§ Request:
Could you retype the entries below exactly, omitting every picture?

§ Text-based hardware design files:
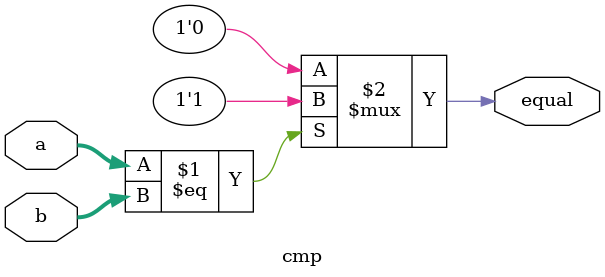
<source format=sv>
module cmp #(parameter N=4)(input logic [N-1:0] a,b,
                            output logic equal);
assign equal = (a==b)? 1'b1: 1'b0;
endmodule

</source>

§ Output for this task:
<source format=sv>
module cmp #(parameter N=4)(input logic [N-1:0] a,b,
                            output logic equal);
assign equal = (a==b)? 1'b1: 1'b0;
endmodule

</source>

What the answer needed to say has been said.